(Transcribed page contents)
....

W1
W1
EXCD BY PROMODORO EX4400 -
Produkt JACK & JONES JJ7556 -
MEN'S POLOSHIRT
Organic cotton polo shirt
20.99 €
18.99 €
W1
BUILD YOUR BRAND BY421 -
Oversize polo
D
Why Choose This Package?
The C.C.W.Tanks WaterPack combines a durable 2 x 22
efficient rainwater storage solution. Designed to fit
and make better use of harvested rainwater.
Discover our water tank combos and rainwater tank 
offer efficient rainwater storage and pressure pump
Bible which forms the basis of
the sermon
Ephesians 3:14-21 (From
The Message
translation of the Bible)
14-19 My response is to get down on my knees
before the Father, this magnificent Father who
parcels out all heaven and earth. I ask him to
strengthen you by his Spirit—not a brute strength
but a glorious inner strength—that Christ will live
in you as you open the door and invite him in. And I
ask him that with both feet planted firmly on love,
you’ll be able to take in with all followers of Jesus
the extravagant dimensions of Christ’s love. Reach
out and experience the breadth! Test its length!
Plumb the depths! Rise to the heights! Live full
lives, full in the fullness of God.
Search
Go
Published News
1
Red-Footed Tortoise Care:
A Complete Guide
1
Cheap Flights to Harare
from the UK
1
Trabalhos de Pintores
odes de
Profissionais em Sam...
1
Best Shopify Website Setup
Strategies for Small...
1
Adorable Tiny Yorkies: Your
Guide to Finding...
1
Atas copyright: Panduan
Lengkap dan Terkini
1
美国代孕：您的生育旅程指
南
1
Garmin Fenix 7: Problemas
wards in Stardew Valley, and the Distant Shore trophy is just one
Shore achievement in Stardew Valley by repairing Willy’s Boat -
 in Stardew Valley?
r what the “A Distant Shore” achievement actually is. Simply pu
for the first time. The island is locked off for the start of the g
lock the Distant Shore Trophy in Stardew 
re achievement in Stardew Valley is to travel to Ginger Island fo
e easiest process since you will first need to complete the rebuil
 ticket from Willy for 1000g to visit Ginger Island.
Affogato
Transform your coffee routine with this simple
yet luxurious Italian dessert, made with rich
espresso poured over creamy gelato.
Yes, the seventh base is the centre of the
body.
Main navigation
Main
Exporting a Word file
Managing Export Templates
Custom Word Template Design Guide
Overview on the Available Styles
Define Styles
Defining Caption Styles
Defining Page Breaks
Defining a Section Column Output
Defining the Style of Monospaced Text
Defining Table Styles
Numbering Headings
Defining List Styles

....

* TASK DESCRIPTION
This calls for repeating all of the records, character for character.

* FINISHED TASK
W1
W1
EXCD BY PROMODORO EX4400 -
Produkt JACK & JONES JJ7556 -
MEN'S POLOSHIRT
Organic cotton polo shirt
20.99 €
18.99 €
W1
BUILD YOUR BRAND BY421 -
Oversize polo
D
Why Choose This Package?
The C.C.W.Tanks WaterPack combines a durable 2 x 22
efficient rainwater storage solution. Designed to fit
and make better use of harvested rainwater.
Discover our water tank combos and rainwater tank 
offer efficient rainwater storage and pressure pump
Bible which forms the basis of
the sermon
Ephesians 3:14-21 (From
The Message
translation of the Bible)
14-19 My response is to get down on my knees
before the Father, this magnificent Father who
parcels out all heaven and earth. I ask him to
strengthen you by his Spirit—not a brute strength
but a glorious inner strength—that Christ will live
in you as you open the door and invite him in. And I
ask him that with both feet planted firmly on love,
you’ll be able to take in with all followers of Jesus
the extravagant dimensions of Christ’s love. Reach
out and experience the breadth! Test its length!
Plumb the depths! Rise to the heights! Live full
lives, full in the fullness of God.
Search
Go
Published News
1
Red-Footed Tortoise Care:
A Complete Guide
1
Cheap Flights to Harare
from the UK
1
Trabalhos de Pintores
odes de
Profissionais em Sam...
1
Best Shopify Website Setup
Strategies for Small...
1
Adorable Tiny Yorkies: Your
Guide to Finding...
1
Atas copyright: Panduan
Lengkap dan Terkini
1
美国代孕：您的生育旅程指
南
1
Garmin Fenix 7: Problemas
wards in Stardew Valley, and the Distant Shore trophy is just one
Shore achievement in Stardew Valley by repairing Willy’s Boat -
 in Stardew Valley?
r what the “A Distant Shore” achievement actually is. Simply pu
for the first time. The island is locked off for the start of the g
lock the Distant Shore Trophy in Stardew 
re achievement in Stardew Valley is to travel to Ginger Island fo
e easiest process since you will first need to complete the rebuil
 ticket from Willy for 1000g to visit Ginger Island.
Affogato
Transform your coffee routine with this simple
yet luxurious Italian dessert, made with rich
espresso poured over creamy gelato.
Yes, the seventh base is the centre of the
body.
Main navigation
Main
Exporting a Word file
Managing Export Templates
Custom Word Template Design Guide
Overview on the Available Styles
Define Styles
Defining Caption Styles
Defining Page Breaks
Defining a Section Column Output
Defining the Style of Monospaced Text
Defining Table Styles
Numbering Headings
Defining List Styles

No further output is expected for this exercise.